Sports journalists show bias on Twitter

Sports journalists may show more bias on social media sites than they do in their newspaper reports. This is the suggestion of new research published in the Journal of Sport Communication, which found that while writers tend to use Twitter similarly to how they do traditional media channels, there are some notable differences.

Investigators from Clemson University and the University of Louisville discovered journalists may post commentaries on the microblogging site that reflect a personal involvement lacking pretenses regarding objectivity or impartiality.

Mario Hambrick, Assistant Professor in the Health and Sport Sciences Department at the University of Louisville, noted: "The behaviour of the 151 sports journalists analysed appear to have blurred personal and professional boundaries as they mocked fans and promoted their competitors."

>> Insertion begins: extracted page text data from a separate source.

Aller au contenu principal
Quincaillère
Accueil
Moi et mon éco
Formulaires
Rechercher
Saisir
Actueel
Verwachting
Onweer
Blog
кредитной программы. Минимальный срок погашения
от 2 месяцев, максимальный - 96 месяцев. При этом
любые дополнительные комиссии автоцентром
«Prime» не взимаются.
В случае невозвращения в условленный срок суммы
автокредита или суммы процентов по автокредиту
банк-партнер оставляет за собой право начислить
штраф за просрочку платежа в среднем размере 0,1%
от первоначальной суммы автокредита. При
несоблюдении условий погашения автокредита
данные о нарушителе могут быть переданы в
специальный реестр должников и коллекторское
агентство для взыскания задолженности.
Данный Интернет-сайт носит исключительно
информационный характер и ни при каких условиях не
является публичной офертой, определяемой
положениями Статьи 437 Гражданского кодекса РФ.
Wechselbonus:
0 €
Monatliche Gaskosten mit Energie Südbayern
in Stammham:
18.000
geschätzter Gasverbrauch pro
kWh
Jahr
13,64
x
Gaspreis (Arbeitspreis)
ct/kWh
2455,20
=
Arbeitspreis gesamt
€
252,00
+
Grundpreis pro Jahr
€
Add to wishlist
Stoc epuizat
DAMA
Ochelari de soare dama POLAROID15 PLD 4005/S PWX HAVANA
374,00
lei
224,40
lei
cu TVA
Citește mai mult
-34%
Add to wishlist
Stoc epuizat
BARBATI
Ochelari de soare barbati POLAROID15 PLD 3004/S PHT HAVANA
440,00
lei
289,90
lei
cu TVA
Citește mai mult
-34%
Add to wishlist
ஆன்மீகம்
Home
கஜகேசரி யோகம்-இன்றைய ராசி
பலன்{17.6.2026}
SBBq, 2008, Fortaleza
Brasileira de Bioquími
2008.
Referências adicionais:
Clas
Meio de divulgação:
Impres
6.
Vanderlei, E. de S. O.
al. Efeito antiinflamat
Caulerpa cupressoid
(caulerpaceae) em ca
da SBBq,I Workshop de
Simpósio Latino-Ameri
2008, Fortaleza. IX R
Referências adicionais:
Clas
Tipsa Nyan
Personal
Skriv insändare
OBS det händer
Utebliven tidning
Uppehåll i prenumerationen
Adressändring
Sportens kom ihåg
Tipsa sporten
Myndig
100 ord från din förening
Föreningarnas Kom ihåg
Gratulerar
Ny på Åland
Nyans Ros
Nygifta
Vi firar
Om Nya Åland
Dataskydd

In addition, it was shown that writers may take part in highly-charged interactions with fans via Twitter.

Jimmy Sanderson, Assistant Professor in the Communication Studies Department at Clemson University, noted social media appears to increase a journalist's willingness to step away from their professional spheres.

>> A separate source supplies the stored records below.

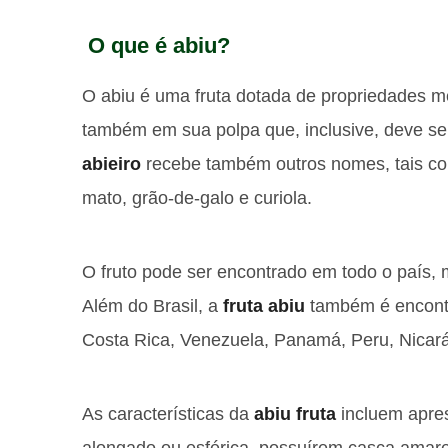
O que é abiu?
O abiu é uma fruta dotada de propriedades m
também em sua polpa que, inclusive, deve ser
abieiro
recebe também outros nomes, tais co
mato, grão-de-galo e curiola.
O fruto pode ser encontrado em todo o país,
Além do Brasil, a
fruta abiu
também é encontr
Costa Rica, Venezuela, Panamá, Peru, Nicar
As características da
abiu fruta
incluem apres
alongado ou esférica, possuírem casca amar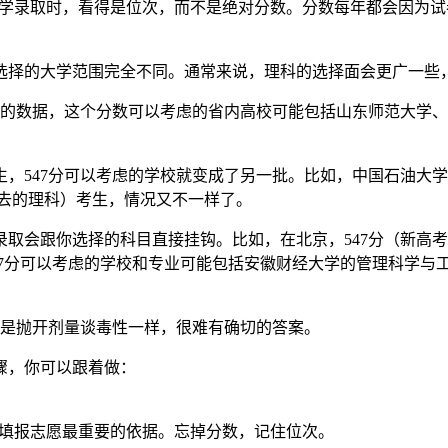
。大学录取时，看得是位次，而不是绝对分数。分数每年都会因为
选择的大学范围完全不同。通常来说，理科的选择面会更广一些
年的数据，这个分数可以考虑的省内高校可能包括山东师范大学、
，547分可以考虑的学校就变成了另一批。比如，中国石油大
过去的理科）考生，情况又不一样了。
取会跟你选择的科目直接挂钩。比如，在北京，547分（新高
47分可以考虑的学校和专业可能包括安徽财经大学的管理科学与
像是抛开剂量谈毒性一样，很难有确切的答案。
骤，你可以跟着做：
是你填报志愿最重要的依据。忘掉分数，记住位次。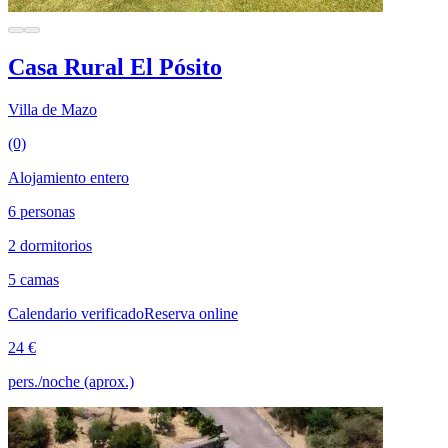
Casa Rural El Pósito
Villa de Mazo
(0)
Alojamiento entero
6 personas
2 dormitorios
5 camas
Calendario verificado
Reserva online
24 €
pers./noche (aprox.)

Alan Redman, a Chartered Psychologist and Chair of the Society's Division of Occupational Psychology, adds:

"The loosening effects of social media sites like Twitter on people's inhibitions are well known. It comes as little surprise that sports journalists may let their professional impartiality slip while on Twitter, as suggested by this research.

"For many years, psychologists have explored the effects of processes like 'deindividuation' on behaviour in conditions where perceptions of anonymity and distance vary from face-to-face contact. And not even psychologists are immune to the same effects while tweeting."